A l’international, il y a eu des études sur la neuropathie. Néanmoins, ces études étaient hétérogènes dans le sens où elles prenaient en compte différentes molécules de chimiothérapie susceptibles d’induire des neuropathies – donc avec des patients atteints de cancers du sein, d’autres du colon, etc. Avec ACUPOX, on a voulu faire une étude homogène, et donc ne sélectionner qu’un seul type de molécule de chimiothérapie. Et ça, a priori, c’est une première dans le monde.
Comment êtes-vous arrivée à vous former à l’acupuncture ? Qu’est-ce qui vous y a poussée ?
J’ai commencé à me former au terme de ma formation en oncologie : d’une part, parce que je voyais régulièrement des patients qui présentaient une toxicité à long terme d’une chimiothérapie qui était censée leur rendre service, et qui pouvait être très invalidante. D’autre part, plusieurs de ces patients qui allaient voir un acupuncteur en parallèle de leur traitement à l’hôpital me rapportaient des bénéfices tels que la diminution de nausées, des douleurs abdominales ou de neuropathies.
Par ailleurs, les études montrent qu’un patient sur deux, en cours de chimiothérapie, a recours aux médecines complémentaires mais le cache à son oncologue de peur d’être jugé. C’est donc important de rationaliser l’accès des médecines complémentaires en cours de chimiothérapie pour éviter qu’elles ne soient récupérées par des personnes qui potentiellement maitrisent moins le sujet.

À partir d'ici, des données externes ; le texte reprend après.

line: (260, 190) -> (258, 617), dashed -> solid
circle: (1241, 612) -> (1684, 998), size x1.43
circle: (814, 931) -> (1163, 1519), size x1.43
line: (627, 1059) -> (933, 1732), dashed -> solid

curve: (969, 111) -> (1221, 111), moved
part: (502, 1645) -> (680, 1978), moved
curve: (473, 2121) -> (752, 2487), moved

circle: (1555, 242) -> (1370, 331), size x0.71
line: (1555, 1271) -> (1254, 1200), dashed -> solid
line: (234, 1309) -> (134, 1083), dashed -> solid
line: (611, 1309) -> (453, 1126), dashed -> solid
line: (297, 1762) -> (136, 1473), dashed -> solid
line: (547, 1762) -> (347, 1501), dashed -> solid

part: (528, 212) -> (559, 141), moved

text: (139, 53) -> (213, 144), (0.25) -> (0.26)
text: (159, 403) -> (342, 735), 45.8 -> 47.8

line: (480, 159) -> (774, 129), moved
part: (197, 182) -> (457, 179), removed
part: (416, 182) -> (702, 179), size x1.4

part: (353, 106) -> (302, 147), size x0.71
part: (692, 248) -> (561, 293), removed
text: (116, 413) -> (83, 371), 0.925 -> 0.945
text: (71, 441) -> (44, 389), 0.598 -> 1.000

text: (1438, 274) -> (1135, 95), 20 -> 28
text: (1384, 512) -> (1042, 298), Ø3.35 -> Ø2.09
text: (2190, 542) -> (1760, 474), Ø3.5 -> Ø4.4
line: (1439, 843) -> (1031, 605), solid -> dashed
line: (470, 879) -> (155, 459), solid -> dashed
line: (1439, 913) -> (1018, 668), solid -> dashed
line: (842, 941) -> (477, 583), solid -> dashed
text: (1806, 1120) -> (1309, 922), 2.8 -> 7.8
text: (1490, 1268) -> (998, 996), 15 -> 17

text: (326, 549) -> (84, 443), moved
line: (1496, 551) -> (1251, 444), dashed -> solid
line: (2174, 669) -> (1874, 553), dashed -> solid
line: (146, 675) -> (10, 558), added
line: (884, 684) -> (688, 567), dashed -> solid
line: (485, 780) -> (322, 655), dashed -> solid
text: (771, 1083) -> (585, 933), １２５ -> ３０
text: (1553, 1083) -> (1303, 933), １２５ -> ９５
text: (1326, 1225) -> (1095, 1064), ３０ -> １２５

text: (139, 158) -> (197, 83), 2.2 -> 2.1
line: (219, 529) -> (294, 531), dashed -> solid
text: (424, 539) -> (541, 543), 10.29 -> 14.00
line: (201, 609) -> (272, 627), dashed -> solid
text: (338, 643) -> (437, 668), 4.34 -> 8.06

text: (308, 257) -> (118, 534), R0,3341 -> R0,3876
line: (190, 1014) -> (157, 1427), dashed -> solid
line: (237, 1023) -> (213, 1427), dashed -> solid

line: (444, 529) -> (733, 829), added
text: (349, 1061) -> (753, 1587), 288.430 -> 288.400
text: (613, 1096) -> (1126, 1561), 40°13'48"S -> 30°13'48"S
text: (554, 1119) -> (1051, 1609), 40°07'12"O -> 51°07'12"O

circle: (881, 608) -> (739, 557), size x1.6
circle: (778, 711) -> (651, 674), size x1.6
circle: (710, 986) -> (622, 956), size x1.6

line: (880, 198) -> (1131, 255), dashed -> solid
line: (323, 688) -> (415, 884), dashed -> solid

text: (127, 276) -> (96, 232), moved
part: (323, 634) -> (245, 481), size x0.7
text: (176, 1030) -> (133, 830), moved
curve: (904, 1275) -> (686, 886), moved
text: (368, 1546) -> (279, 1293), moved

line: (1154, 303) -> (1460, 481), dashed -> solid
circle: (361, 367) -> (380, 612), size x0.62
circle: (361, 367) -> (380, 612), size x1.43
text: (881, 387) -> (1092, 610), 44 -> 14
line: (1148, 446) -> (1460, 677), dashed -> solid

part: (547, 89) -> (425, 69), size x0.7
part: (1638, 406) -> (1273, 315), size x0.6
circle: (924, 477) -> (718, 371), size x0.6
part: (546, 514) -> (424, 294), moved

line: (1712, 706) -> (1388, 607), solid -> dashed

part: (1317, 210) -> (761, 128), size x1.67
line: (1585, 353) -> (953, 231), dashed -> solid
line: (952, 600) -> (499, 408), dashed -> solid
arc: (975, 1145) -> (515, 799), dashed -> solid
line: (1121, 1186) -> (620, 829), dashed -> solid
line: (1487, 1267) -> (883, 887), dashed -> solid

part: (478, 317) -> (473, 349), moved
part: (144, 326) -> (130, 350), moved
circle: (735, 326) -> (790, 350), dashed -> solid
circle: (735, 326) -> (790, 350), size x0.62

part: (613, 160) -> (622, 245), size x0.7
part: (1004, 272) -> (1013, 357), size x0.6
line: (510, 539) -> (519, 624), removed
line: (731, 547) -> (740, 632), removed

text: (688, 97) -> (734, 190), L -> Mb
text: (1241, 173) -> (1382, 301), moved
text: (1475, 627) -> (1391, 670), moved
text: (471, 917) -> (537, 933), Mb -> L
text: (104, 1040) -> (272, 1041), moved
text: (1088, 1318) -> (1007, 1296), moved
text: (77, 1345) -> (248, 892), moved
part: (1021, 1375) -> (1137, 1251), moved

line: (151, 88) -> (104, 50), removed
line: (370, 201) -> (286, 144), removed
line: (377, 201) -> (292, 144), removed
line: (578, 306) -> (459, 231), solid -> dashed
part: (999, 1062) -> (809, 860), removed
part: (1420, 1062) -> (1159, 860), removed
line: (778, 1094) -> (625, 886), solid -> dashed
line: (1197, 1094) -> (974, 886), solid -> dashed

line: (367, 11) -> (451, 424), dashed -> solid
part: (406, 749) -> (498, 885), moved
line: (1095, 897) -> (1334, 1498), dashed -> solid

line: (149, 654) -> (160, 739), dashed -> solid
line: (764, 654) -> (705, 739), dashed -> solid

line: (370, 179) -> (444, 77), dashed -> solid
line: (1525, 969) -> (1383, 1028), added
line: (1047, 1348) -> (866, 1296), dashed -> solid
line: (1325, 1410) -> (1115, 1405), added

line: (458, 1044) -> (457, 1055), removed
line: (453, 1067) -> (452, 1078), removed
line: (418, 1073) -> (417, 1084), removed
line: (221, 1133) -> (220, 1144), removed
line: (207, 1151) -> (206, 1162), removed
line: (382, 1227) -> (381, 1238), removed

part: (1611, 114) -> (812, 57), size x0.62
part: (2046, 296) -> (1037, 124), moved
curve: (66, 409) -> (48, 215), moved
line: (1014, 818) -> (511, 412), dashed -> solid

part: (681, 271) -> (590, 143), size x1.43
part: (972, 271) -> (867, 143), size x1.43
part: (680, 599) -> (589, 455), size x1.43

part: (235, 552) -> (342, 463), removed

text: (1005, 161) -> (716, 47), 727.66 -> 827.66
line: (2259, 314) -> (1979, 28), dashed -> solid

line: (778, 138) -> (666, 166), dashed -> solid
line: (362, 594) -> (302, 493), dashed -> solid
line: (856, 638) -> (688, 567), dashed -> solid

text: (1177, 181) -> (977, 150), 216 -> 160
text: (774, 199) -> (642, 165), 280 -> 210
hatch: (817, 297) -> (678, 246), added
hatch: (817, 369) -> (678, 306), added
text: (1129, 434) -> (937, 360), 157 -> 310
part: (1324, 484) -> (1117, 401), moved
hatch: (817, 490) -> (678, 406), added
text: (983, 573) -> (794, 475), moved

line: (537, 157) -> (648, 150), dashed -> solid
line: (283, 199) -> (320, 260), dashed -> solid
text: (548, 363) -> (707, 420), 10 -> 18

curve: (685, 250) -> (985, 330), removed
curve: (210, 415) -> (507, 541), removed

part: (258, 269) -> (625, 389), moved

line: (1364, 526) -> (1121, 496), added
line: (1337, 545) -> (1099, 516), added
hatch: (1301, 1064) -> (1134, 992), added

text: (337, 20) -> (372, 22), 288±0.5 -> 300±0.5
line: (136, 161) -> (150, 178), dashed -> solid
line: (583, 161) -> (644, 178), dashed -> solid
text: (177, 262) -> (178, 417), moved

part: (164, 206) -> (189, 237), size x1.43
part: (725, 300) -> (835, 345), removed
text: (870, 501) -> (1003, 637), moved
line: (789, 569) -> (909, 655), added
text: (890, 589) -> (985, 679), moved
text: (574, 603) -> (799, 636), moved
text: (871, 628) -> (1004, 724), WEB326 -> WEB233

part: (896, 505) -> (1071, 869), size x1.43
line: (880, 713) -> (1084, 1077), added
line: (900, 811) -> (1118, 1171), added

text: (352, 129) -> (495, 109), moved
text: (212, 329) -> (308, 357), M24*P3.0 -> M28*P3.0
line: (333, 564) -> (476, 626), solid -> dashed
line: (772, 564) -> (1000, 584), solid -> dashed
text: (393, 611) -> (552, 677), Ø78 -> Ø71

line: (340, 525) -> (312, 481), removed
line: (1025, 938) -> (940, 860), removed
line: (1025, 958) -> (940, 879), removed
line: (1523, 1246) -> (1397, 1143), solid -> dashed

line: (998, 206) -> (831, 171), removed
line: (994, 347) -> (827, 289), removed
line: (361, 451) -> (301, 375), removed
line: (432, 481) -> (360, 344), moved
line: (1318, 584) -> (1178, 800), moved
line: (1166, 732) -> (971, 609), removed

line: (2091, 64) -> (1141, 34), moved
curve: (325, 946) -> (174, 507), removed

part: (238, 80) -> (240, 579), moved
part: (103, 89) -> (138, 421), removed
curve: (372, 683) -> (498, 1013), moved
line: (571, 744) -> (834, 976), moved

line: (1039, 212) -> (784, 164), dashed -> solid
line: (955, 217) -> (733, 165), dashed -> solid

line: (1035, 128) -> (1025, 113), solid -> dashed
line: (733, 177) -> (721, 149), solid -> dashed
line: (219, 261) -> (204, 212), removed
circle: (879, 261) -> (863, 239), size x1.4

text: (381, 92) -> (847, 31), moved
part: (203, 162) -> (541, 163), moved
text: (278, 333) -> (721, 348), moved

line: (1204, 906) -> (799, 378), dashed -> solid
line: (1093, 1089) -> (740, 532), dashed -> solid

Où en est-on avec l’intégration de l’acupuncture dans les services hospitaliers et en particulier ceux spécialisés en oncologie ?
C’est très long, l’acupuncture s’exerce aujourd’hui essentiellement dans le secteur libéral et n’est donc pas accessible à tous. Néanmoins, les choses avancent : l’inscription à l’ordre des médecins en tant qu’acupuncteur permet de réglementer la formation de médecins formés en France comme acupuncteurs versus ceux formés dans des écoles privées non homologuées. Par ailleurs, dans les hôpitaux publics, il existe de plus en plus de plateformes de soins de support, ou des plateformes de prise en charge de la douleur qui incluent des propositions d’acupuncture pour les patients. Donc, pour le moment, l’acupuncture est dans le meilleur des cas intégrée comme un service transversal de l’hôpital, et non dans un service d’oncologie.
Par ailleurs, beaucoup de médecins généralistes se forment à l’acupuncture.
Cette étude pourrait-elle permettre de développer le recours à l’acupuncture dans les services d’oncologie ?
Oui, c’est l’objectif. Avec cette étude, on étaye son rationnel par la meilleure méthodologie possible, et on ouvre ainsi les possibilités d’argumenter auprès des tutelles pour faciliter la création des unités, la formation de médecins, etc.